Health Equity and Accessibility
The Michigan model’s reliance on standard EKGs rather than PET imaging creates profound implications for healthcare equity. PET scanners are concentrated in large academic medical centers and wealthy urban areas. Rural hospitals, community clinics, and healthcare systems in developing nations rarely have access. A diagnostic tool that extracts PET-level insights from a device available in virtually every medical facility on earth could democratize detection of a condition that disproportionately goes undiagnosed in underserved populations.

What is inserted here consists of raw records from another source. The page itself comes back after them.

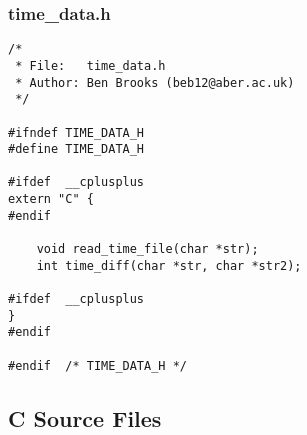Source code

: \documentclass[pdftex,12pt,a4paper]{article}
\begin{document}
\subsubsection{time\_data.h}
\begin{verbatim}
/*
 * File:   time_data.h
 * Author: Ben Brooks (beb12@aber.ac.uk)
 */

#ifndef TIME_DATA_H
#define	TIME_DATA_H

#ifdef	__cplusplus
extern "C" {
#endif

    void read_time_file(char *str);
    int time_diff(char *str, char *str2);

#ifdef	__cplusplus
}
#endif

#endif	/* TIME_DATA_H */
\end{verbatim}
\subsection{C Source Files}
\end{document}
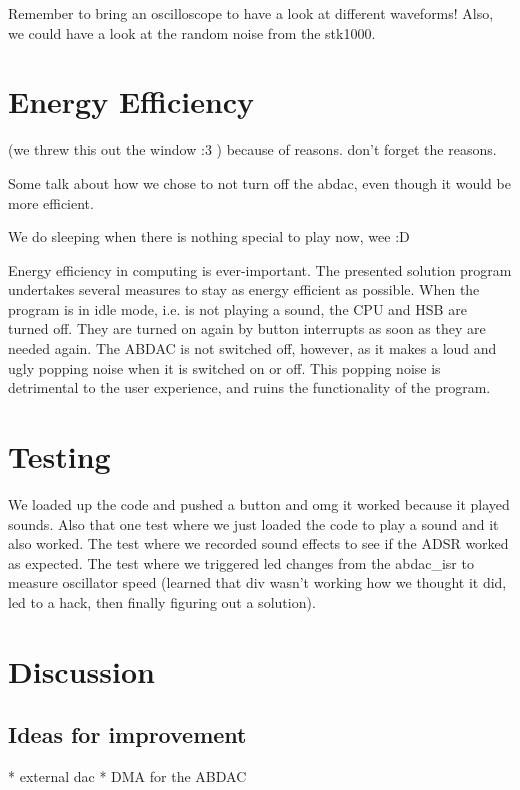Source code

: 

Remember to bring an oscilloscope to have a look at different waveforms! Also, we could have a look at the random noise from the stk1000.

\section{Energy Efficiency}

(we threw this out the window :3 )
because of reasons. don't forget the reasons.

Some talk about how we chose to not turn off the abdac, even though it would be more efficient.

We do sleeping when there is nothing special to play now, wee :D


Energy efficiency in computing is ever-important.
The presented solution program undertakes several measures to stay as energy efficient as possible.
When the program is in idle mode, i.e. is not playing a sound, the CPU and HSB are turned off.
They are turned on again by button interrupts as soon as they are needed again.
The ABDAC is not switched off, however, as it makes a loud and ugly popping noise when it is switched on or off.
This popping noise is detrimental to the user experience, and ruins the functionality of the program.


\section{Testing}
We loaded up the code and pushed a button and omg it worked because it played sounds.
Also that one test where we just loaded the code to play a sound and it also worked.
The test where we recorded sound effects to see if the ADSR worked as expected.
The test where we triggered led changes from the abdac_isr to measure oscillator speed (learned that div wasn't working how we thought it did, led to a hack, then finally figuring out a solution).


\section{Discussion}

\subsection{Ideas for improvement}

* external dac
* DMA for the ABDAC

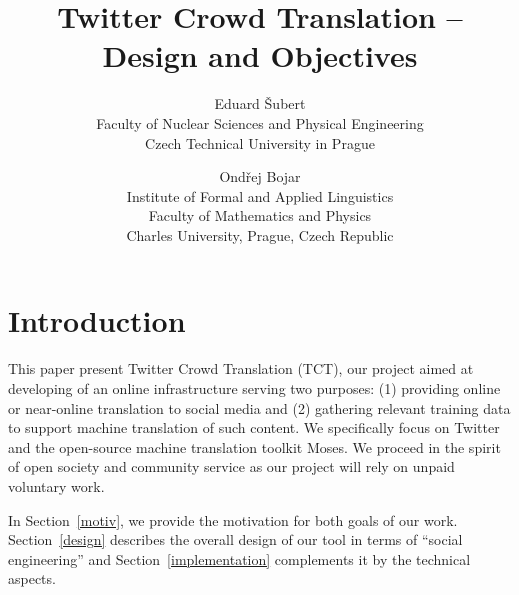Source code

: \setlength{\topmargin}{-.5in}
\setlength{\textheight}{9in}
\setlength{\oddsidemargin}{.125in}
\setlength{\textwidth}{6.25in}

\title{\textbf{Twitter Crowd Translation -- Design and Objectives}}
\author{
Eduard \v{S}ubert\\
Faculty of Nuclear Sciences and Physical Engineering\\
Czech Technical University in Prague
\and
Ond\v{r}ej Bojar\\
Institute of Formal and Applied Linguistics\\
Faculty of Mathematics and Physics\\
Charles University, Prague, Czech Republic
}

\renewcommand{\today}{June 20, 2014}
\maketitle

\def\footurl#1{\footnote{\tt{} #1}}
\def\equo#1{``#1''}

\def\hashtag#1{\texttt{\##1}}

\def\Sref#1{Section~\ref{#1}}
\def\Fref#1{Figure~\ref{#1}}

\maketitle
%
\section{Introduction}

This paper present Twitter Crowd Translation (TCT), our project aimed at
developing of
an online infrastructure serving two
purposes:
(1) providing online or near-online translation to social media and (2)
gathering relevant training data to support machine translation of such content.
We specifically focus on Twitter and the open-source machine translation toolkit
Moses. We proceed in the spirit of open society and community service as our
project will rely on unpaid voluntary work.

In \Sref{motiv}, we provide the motivation for both goals of our work.
\Sref{design} describes the overall design of our tool in terms of
\equo{social engineering} and \Sref{implementation} complements it by the
technical aspects.


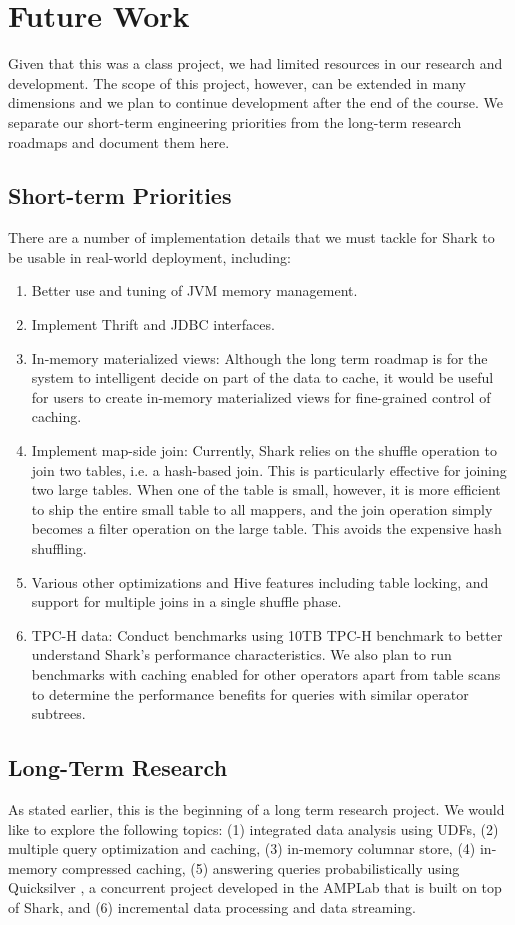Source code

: 
\section{Future Work}
\label{sec:future}

Given that this was a class project, we had limited resources in our research and development. The scope of this project, however, can be extended in many dimensions and we plan to continue development after the end of the course. We separate our short-term engineering priorities from the long-term research roadmaps and document them here.

\subsection{Short-term Priorities}
There are a number of implementation details that we must tackle for Shark to be usable in real-world deployment, including:
\begin{enumerate}
    \item Better use and tuning of JVM memory management.
	\item Implement Thrift and JDBC interfaces.
	\item In-memory materialized views: Although the long term roadmap is for the system to intelligent decide on part of the data to cache, it would be useful for users to create in-memory materialized views for fine-grained control of caching.
	\item Implement map-side join: Currently, Shark relies on the shuffle operation to join two tables, i.e. a hash-based join. This is particularly effective for joining two large tables. When one of the table is small, however, it is more efficient to ship the entire small table to all mappers, and the join operation simply becomes a filter operation on the large table. This avoids the expensive hash shuffling.
	\item Various other optimizations and Hive features including table locking, and support for multiple joins in a single shuffle phase.
	\item TPC-H data: Conduct benchmarks using 10TB TPC-H benchmark to better understand Shark's performance characteristics. We also plan to run benchmarks with caching enabled for other operators apart from table scans to determine the performance benefits for queries with similar operator subtrees. 
\end{enumerate}


\subsection{Long-Term Research}
As stated earlier, this is the beginning of a long term research project. We would like to explore the following topics: (1) integrated data analysis using UDFs, (2) multiple query optimization and caching, (3) in-memory columnar store, (4) in-memory compressed caching, (5) answering queries probabilistically using Quicksilver \cite{quicksilverdb}, a concurrent project developed in the AMPLab that is built on top of Shark, and (6) incremental data processing and data streaming.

This is not a theoretical benefit. The model was specifically designed to identify patients who would benefit from advanced testing – serving as a triage layer that directs scarce imaging resources toward the patients who need them most, rather than requiring every chest-pain patient to undergo expensive scans.
What Comes Next
The Michigan research received funding from multiple National Institutes of Health grants and the Department of Veterans Affairs, placing it within the established U.S. clinical research infrastructure. The broader field is gaining institutional momentum as well: the European Society of Cardiology featured AI-enhanced ECG interpretation as a key theme at ESC Acute CardioVascular Care 2026 and plans to expand the discussion at ESC Congress 2026 in Munich.
Related work at the Mount Sinai Kravis Children’s Heart Centre has produced an AI model that uses standard ECGs to assess which patients who have undergone surgery for tetralogy of Fallot need additional MRI monitoring – another example of AI extending the diagnostic reach of inexpensive, widely available tests.
Challenges remain. Dataset biases must be addressed. Explainability – the ability for clinicians to understand why an AI flagged a particular EKG – needs improvement. Algorithmic fairness across different demographic groups requires rigorous testing. And large-scale prospective trials are still needed before these tools can be fully endorsed for routine clinical use.
But the trajectory is clear. AI is not replacing cardiologists. It is giving them a faster, sharper lens – one that can see what the human eye has been missing in the squiggly lines of a 10-second EKG strip. For the millions of patients whose heart disease has gone undetected because the right test was too expensive or too far away, that sharper lens could be the difference between a missed diagnosis and a saved life.